**BRIEF**
Copy the data exactly. Images are to be left out.

[[ DATA EXTRACTS, beginning ]]

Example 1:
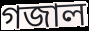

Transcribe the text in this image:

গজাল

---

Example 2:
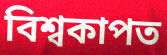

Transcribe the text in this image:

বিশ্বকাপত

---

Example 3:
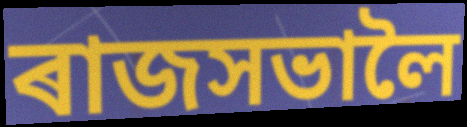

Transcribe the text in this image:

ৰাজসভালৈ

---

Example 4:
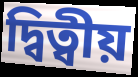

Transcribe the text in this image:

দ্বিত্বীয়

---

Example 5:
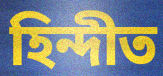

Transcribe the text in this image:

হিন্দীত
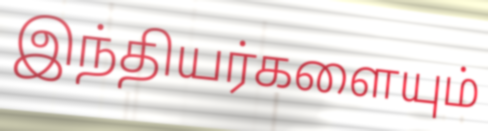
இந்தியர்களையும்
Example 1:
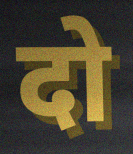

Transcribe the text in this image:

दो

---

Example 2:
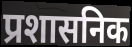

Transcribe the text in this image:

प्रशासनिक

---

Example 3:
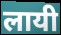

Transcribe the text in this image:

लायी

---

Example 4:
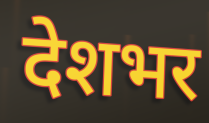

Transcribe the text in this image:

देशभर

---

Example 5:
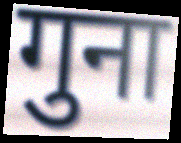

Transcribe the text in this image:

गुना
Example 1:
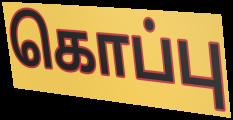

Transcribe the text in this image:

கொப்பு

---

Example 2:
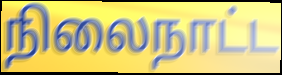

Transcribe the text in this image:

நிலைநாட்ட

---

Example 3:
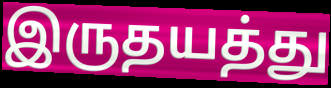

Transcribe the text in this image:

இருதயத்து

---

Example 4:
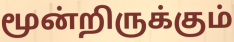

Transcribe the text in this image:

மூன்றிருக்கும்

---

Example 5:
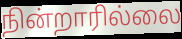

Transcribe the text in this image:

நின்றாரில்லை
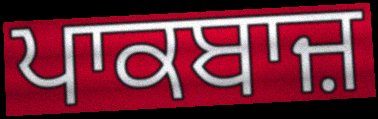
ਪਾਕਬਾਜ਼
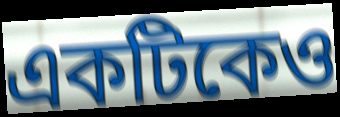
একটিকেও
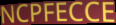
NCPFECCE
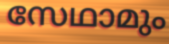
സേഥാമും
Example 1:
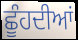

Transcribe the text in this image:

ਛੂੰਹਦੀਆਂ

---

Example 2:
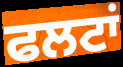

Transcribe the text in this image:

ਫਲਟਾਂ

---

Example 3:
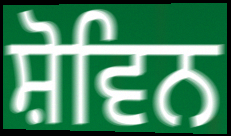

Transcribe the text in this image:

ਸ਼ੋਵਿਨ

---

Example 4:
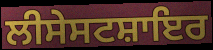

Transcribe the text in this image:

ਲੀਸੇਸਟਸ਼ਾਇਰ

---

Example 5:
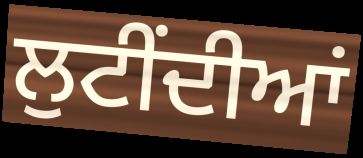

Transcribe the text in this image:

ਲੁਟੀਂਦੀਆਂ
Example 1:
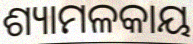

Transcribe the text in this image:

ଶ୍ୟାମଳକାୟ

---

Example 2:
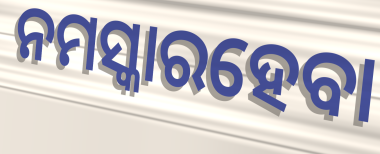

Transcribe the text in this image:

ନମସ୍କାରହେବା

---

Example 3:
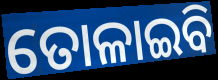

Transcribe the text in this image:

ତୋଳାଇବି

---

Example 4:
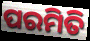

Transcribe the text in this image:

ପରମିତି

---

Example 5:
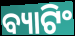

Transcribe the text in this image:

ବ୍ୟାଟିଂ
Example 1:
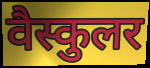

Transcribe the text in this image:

[[ DATA EXTRACTS, end ]]

**SOLUTION FOR THIS PROBLEM**
Example 1:

Transcribe the text in this image:

গজাল

---

Example 2:

Transcribe the text in this image:

বিশ্বকাপত

---

Example 3:

Transcribe the text in this image:

ৰাজসভালৈ

---

Example 4:

Transcribe the text in this image:

দ্বিত্বীয়

---

Example 5:

Transcribe the text in this image:

হিন্দীত
இந்தியர்களையும்
Example 1:

Transcribe the text in this image:

दो

---

Example 2:

Transcribe the text in this image:

प्रशासनिक

---

Example 3:

Transcribe the text in this image:

लायी

---

Example 4:

Transcribe the text in this image:

देशभर

---

Example 5:

Transcribe the text in this image:

गुना
Example 1:

Transcribe the text in this image:

கொப்பு

---

Example 2:

Transcribe the text in this image:

நிலைநாட்ட

---

Example 3:

Transcribe the text in this image:

இருதயத்து

---

Example 4:

Transcribe the text in this image:

மூன்றிருக்கும்

---

Example 5:

Transcribe the text in this image:

நின்றாரில்லை
ਪਾਕਬਾਜ਼
একটিকেও
NCPFECCE
സേഥാമും
Example 1:

Transcribe the text in this image:

ਛੂੰਹਦੀਆਂ

---

Example 2:

Transcribe the text in this image:

ਫਲਟਾਂ

---

Example 3:

Transcribe the text in this image:

ਸ਼ੋਵਿਨ

---

Example 4:

Transcribe the text in this image:

ਲੀਸੇਸਟਸ਼ਾਇਰ

---

Example 5:

Transcribe the text in this image:

ਲੁਟੀਂਦੀਆਂ
Example 1:

Transcribe the text in this image:

ଶ୍ୟାମଳକାୟ

---

Example 2:

Transcribe the text in this image:

ନମସ୍କାରହେବା

---

Example 3:

Transcribe the text in this image:

ତୋଳାଇବି

---

Example 4:

Transcribe the text in this image:

ପରମିତି

---

Example 5:

Transcribe the text in this image:

ବ୍ୟାଟିଂ
Example 1:

Transcribe the text in this image:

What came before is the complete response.